You can see when data is received, there is delay_5us followed immediately. Without the delay, the other side never receives ACK package.

And the delay time is different for different data rate. During testing, the delay of starting node are: @250KBPS, it is 67x5 us @1MBPS, it is 32x5 us @2MBPS, it is 30x5 us

and another node, it is: @250KBPS, it is 87x5 us @1MBPS, it is 43x5 us @2MBPS, it is 36x5 us

And it is interesting that the above sets of delay follow nRF24 modules. If I exchange the modules, I found I need to exchange the delay times too.

Any value smaller that above data will make ping-pong test full of errors. And with the correct delay, I can run them for many hours or even a whole day without causing an error.

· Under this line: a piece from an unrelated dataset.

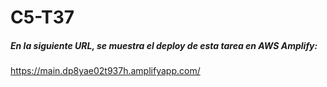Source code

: # C5-T37

##### En la siguiente URL, se muestra el deploy de esta tarea en AWS Amplify:

https://main.dp8yae02t937h.amplifyapp.com/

And during the test, I accidentally found there is a problem inherited from maniacbug. I will make another issue to discuss it as it is totally not related to this issue.

So, in conclusion, the original sequence must create problem for ACK reception.

void main(void)
{
    radio.setup(NRF24L_DATA_RATE,0, RF24_CRC_8, 5, 3, true, true);
    radio.openWritingPipe(ping_back_pipe, PAYLOAD_SIZE);
    radio.openReadingPipe(2, ping_out_pipe, PAYLOAD_SIZE, true);   

    delay_ms(100);

    radio.setTXMode();
    while (1) {
        // repeat sending  a package until it is acked
        if (radio.write((uint8_t*)txBuffer, 3)) {
            radio.setRXMode();
        }
        else {
            continue;
        }

        // RX: wait until a pakcage is recieved
        while (1) {
            if (RF24_HAL::interruptsPending()) {
                delay_5us(50);              //250K:67, 1M:32, 2M:30
                radio.stopListening();      // with only CE(LOW) inside
                radio.setTXMode();
            }
        }
    }
}

and the other node:

void main(void)
{
    System_Initial();
    const uint8_t ping_out_pipe[] = {2,2,3,4,5};
    const uint8_t ping_back_pipe[] = {1,2,3,4,5};

    radio.setup(NRF24L_DATA_RATE, 0, RF24_CRC_8, 5, 3, true, true);
    radio.openReadingPipe(2, ping_back_pipe, PAYLOAD_SIZE, true);          // can be any pipe
    radio.openWritingPipe(ping_out_pipe, PAYLOAD_SIZE);                  // can be any pipe

    radio.setRXMode();
    while (1)
    {
        if (RF24_HAL::interruptsPending()) {
            // ACK is pending, don't switch to TX mode immediately
            delay_5us(50);              //250K:87, 1M:43, 2M:36
            radio.stopListening();      // with only CE(LOW) inside
            radio.setTXMode();          

            // receive data
            if (radio.dataReady()) {
                if (radio.write((uint8_t*)txBuffer, 3)) 
                    radio.setRXMode();              
                else 
                    radio.setRXMode();              
            }
        }
    }
}
TMRh20 commented 7 years ago

In all of my testing regarding the placement of ce(LOW); in startListening(), the library appears to perform best with the current code.

The library already incorporates device specific delays as well.